Die Polizei beschlagnahmte 18 Laptops, 30 Mobiltelefone sowie Dokumente mit Gehaltsstrukturen innerhalb des Netzwerks. Einige Marketingmitarbeiter sollen laut Ermittlungen bis zu 100.000 Indische Rupien pro Monat verdient haben, etwa 34.000 Baht.


Alle 20 Männer wurden zur Einwanderungsbehörde in Chonburi (Jomtien) gebracht. Sie sollen eingeräumt haben, während der Songkran-Zeit nach Thailand eingereist zu sein und seit März im Land zu sein. Zudem hätten sie zugegeben, über Online-Handelsplattformen mit indischen Kunden gearbeitet zu haben und dafür Provisionen erhalten zu haben.

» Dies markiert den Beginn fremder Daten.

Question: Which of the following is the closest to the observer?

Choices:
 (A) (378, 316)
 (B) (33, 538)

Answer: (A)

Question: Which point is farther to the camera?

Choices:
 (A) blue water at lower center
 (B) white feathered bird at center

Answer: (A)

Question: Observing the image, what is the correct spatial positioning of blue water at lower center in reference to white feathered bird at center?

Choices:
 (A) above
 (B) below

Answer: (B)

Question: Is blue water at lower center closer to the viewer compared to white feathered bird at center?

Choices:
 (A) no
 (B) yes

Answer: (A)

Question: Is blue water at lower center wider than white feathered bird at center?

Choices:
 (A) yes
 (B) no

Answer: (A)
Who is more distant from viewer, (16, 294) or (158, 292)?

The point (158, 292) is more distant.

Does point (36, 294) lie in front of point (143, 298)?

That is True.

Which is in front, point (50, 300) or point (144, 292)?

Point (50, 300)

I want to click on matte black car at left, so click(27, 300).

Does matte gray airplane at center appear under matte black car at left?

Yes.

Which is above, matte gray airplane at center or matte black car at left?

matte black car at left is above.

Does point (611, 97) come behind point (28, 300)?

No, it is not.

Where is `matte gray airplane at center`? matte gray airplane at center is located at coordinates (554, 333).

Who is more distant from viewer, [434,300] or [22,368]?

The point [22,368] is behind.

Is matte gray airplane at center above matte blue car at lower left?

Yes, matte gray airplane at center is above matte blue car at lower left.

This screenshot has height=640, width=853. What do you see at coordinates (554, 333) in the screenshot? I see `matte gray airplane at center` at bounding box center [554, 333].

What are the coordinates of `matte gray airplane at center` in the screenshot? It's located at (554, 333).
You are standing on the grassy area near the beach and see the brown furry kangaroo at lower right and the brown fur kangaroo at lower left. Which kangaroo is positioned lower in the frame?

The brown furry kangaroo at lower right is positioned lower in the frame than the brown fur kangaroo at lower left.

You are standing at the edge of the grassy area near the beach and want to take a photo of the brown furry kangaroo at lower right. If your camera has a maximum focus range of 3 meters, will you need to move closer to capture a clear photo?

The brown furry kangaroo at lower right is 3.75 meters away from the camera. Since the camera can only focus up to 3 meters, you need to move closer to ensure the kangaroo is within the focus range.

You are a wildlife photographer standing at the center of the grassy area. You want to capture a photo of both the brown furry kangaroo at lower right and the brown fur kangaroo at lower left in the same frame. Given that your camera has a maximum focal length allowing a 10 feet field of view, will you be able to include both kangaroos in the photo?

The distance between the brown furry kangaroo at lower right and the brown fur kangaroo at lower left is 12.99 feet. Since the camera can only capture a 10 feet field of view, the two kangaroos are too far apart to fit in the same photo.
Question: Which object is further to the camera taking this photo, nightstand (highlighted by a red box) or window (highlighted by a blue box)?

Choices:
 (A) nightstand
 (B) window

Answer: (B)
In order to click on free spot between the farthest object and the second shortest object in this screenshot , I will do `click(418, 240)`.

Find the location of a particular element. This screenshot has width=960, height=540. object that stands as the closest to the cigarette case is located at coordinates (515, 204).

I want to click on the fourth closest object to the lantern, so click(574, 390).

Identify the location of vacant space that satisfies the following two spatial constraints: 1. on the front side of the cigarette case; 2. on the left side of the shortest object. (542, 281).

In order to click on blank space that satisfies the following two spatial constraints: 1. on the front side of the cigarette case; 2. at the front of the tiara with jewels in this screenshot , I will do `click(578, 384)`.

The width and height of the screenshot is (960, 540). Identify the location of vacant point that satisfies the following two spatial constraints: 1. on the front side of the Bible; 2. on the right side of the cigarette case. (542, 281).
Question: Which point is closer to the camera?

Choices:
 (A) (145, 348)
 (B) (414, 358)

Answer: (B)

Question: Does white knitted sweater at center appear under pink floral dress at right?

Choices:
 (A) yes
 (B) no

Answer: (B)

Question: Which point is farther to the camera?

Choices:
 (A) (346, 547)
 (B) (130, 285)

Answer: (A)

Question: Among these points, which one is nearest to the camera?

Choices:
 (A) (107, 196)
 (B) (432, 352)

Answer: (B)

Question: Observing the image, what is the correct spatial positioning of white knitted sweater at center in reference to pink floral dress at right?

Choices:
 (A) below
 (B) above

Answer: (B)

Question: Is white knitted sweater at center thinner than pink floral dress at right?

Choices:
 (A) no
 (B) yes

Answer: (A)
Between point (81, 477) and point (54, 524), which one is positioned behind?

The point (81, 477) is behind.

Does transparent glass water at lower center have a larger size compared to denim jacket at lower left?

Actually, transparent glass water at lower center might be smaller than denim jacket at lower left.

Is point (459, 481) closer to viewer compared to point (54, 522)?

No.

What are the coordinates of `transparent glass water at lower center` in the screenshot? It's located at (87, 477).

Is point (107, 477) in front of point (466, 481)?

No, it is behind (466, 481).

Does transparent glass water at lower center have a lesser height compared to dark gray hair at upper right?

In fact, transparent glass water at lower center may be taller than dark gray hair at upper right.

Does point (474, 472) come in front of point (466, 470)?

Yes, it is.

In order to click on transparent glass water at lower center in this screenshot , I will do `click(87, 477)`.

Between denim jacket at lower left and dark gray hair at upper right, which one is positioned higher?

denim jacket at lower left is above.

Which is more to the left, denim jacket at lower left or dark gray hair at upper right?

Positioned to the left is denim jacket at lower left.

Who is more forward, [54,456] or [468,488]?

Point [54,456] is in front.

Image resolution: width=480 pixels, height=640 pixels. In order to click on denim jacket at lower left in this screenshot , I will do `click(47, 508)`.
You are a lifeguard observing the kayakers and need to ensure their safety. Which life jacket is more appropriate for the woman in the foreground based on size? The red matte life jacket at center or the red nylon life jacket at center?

Zusätzlich wurden zehn weitere indische Staatsbürger, Männer und Frauen, im Gebäude angetroffen. Ihnen wird vorgeworfen, ihren Aufenthaltsort nicht bei der Einwanderungsbehörde gemeldet zu haben.


Die 20 festgenommenen Männer wurden zunächst wegen illegaler Arbeit in Thailand angeklagt. Weitere Ermittlungen sollen klären, ob zusätzliche Vorwürfe wie Betrug oder illegale Finanzaktivitäten erhoben werden.

Behörden berichten, dass in Pattaya zunehmend ausländische Gruppen Luxusvillen mieten, um von dort aus Online-Betrug, Glücksspielseiten und Callcenter-Operationen gegen ausländische Opfer zu betreiben.